Stored data entries
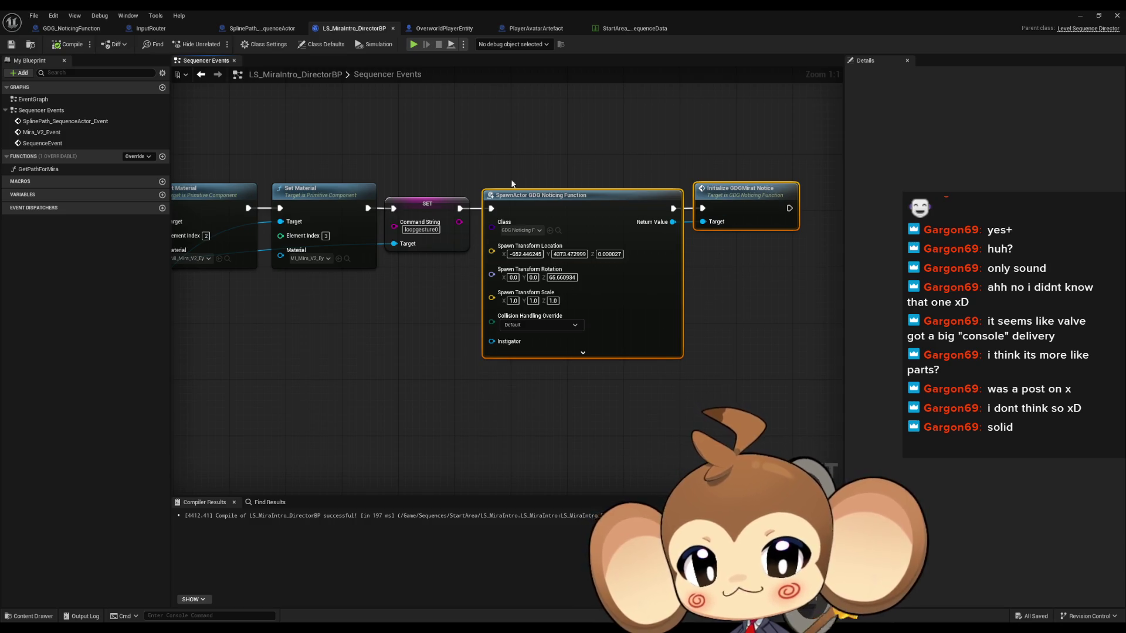
# - Set spawn location to 0, 0, 0 and rotation Z to 0, then compile and save
pyautogui.click(526, 254)
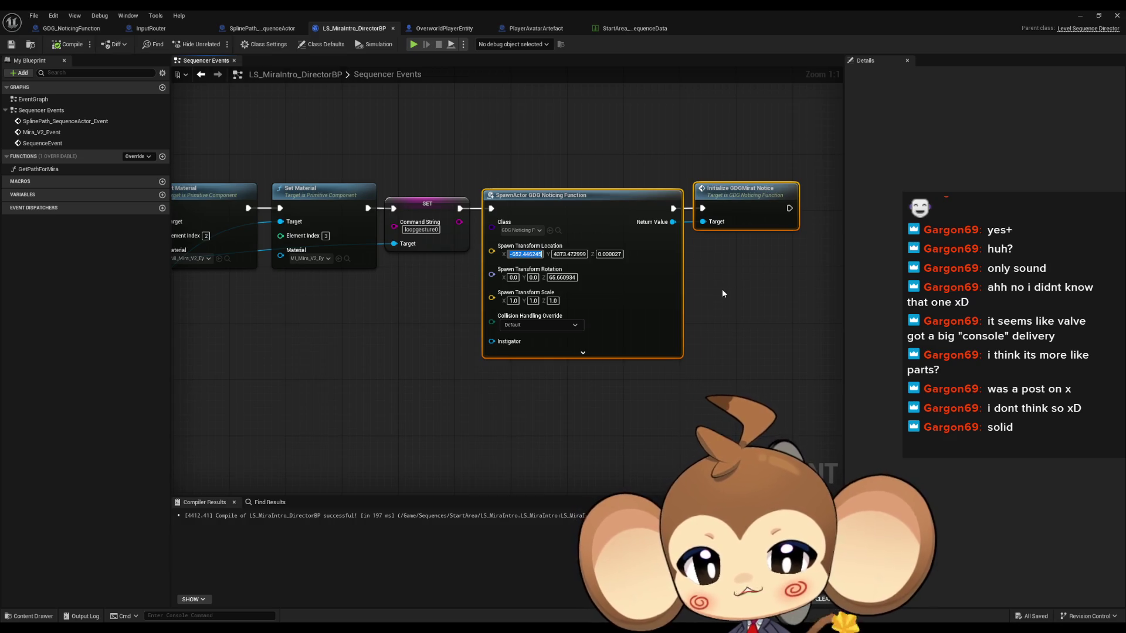
pyautogui.write('0')
pyautogui.press('Tab')
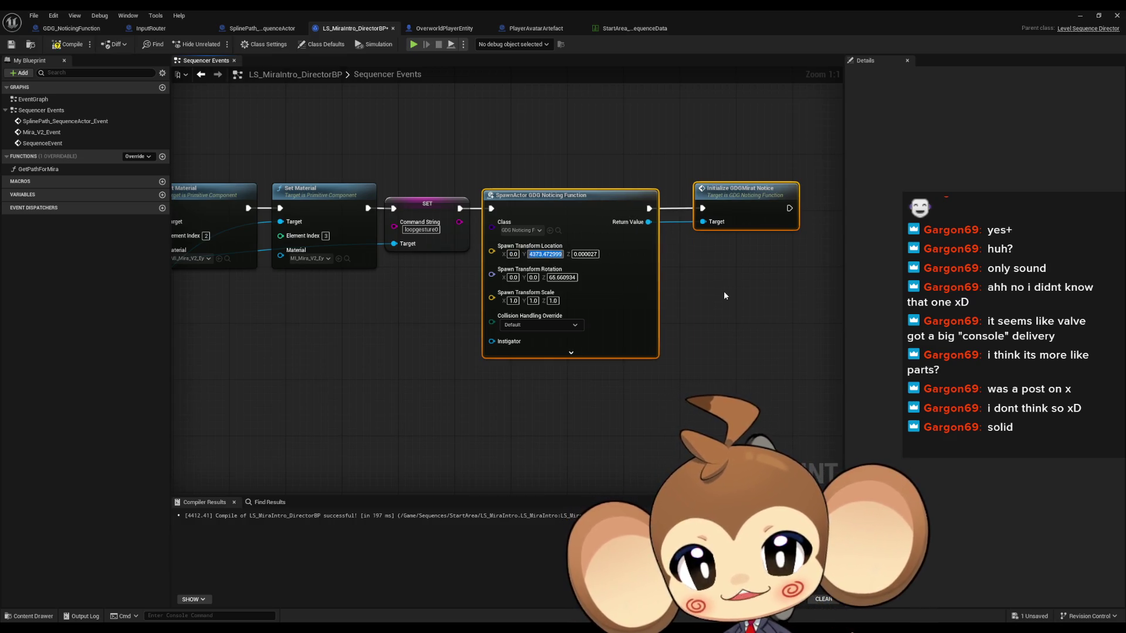
pyautogui.write('0')
pyautogui.press('Tab')
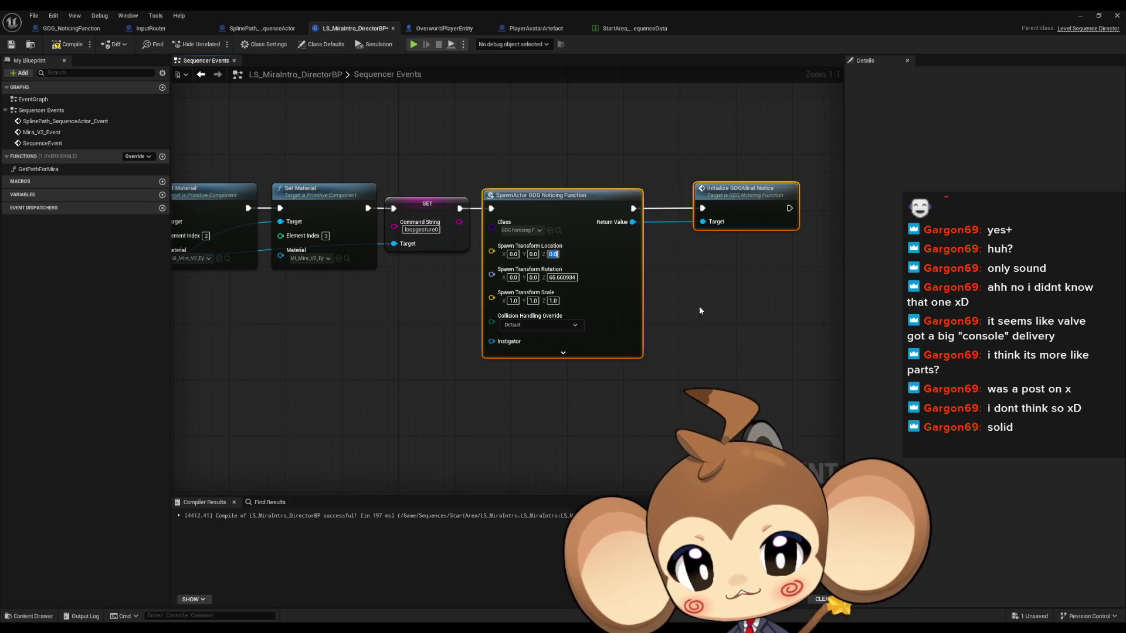
pyautogui.write('0')
pyautogui.press('Tab')
pyautogui.press('Tab')
pyautogui.press('Tab')
pyautogui.write('0')
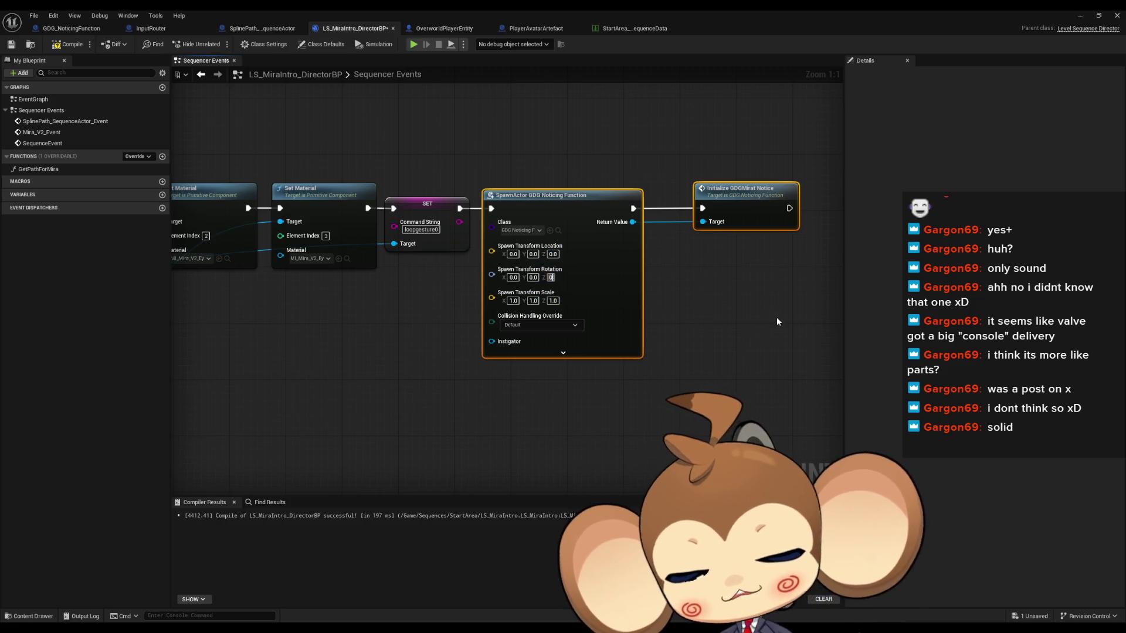
pyautogui.click(777, 317)
pyautogui.press('F7')
pyautogui.press('ctrl+s')
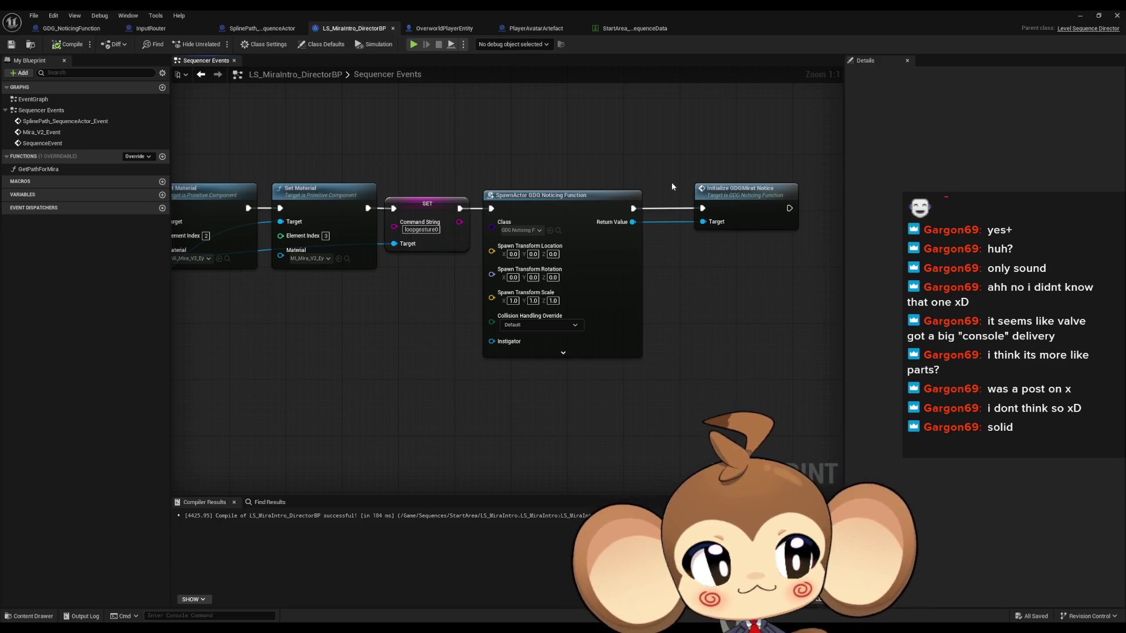
# - Tidy the graph by moving Initialize GDGMirat Notice closer to SpawnActor
pyautogui.moveTo(593, 178); pyautogui.dragTo(740, 270)
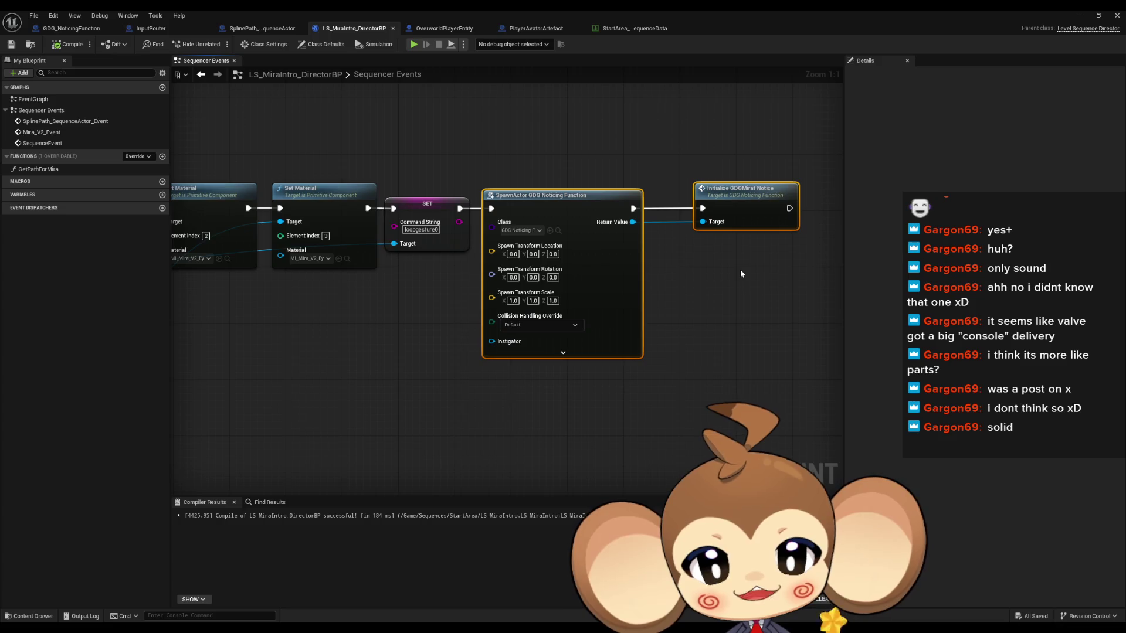
pyautogui.click(760, 297)
pyautogui.moveTo(753, 209); pyautogui.dragTo(718, 208)
pyautogui.click(735, 286)
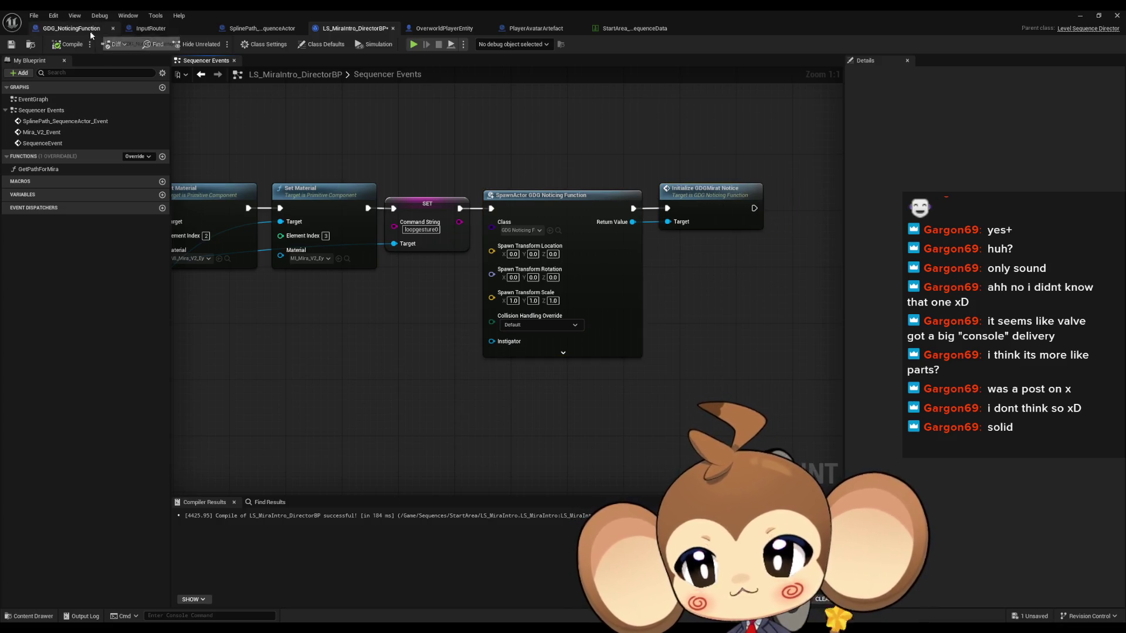
pyautogui.click(74, 29)
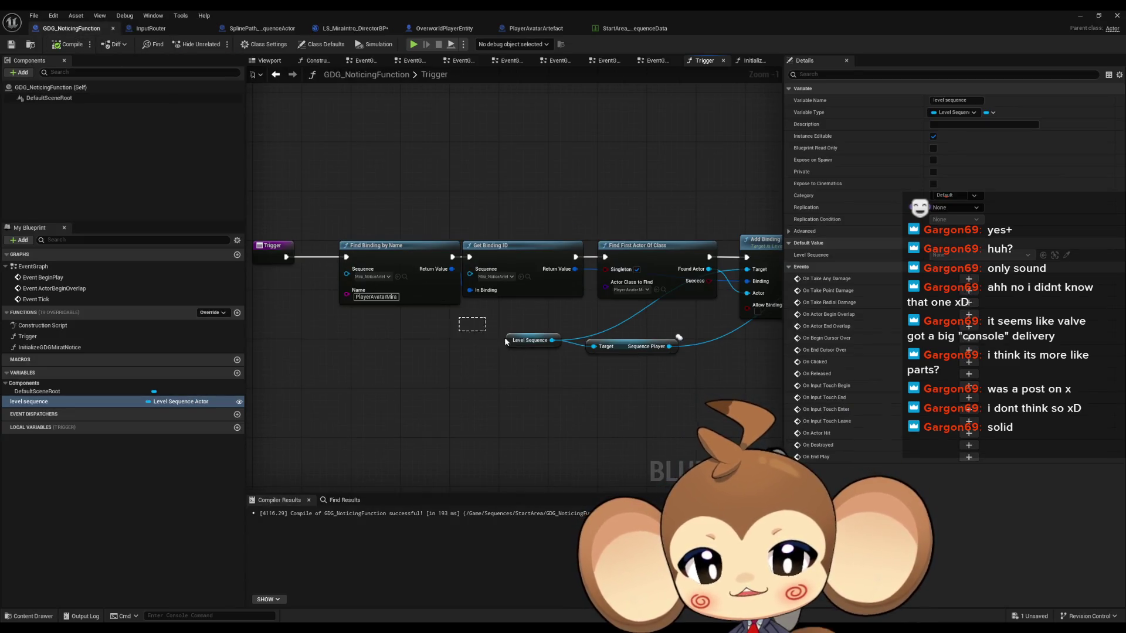
# - Shrink the Blueprint editor, inspect LevelObjectCollectionRoot's Details, then maximize GDG_NoticingFunction again
pyautogui.click(530, 340)
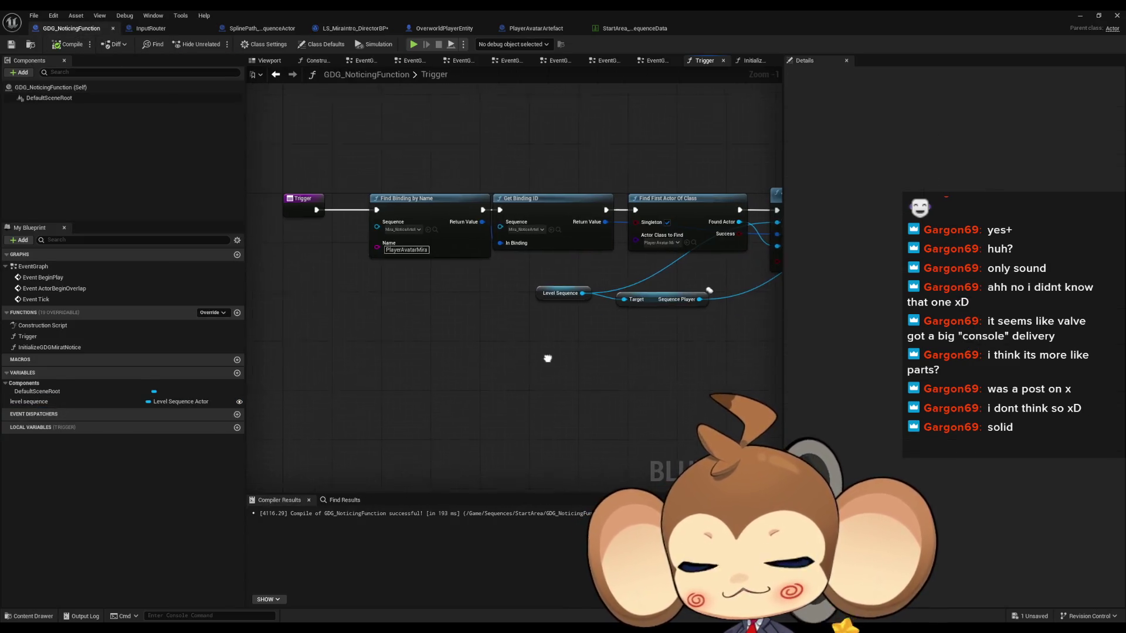
pyautogui.rightClick(452, 325)
pyautogui.click(432, 321)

Task
Go through the data line by line and work out how many lines contain "dragTo". Give only that number.

Answer to the exercise
2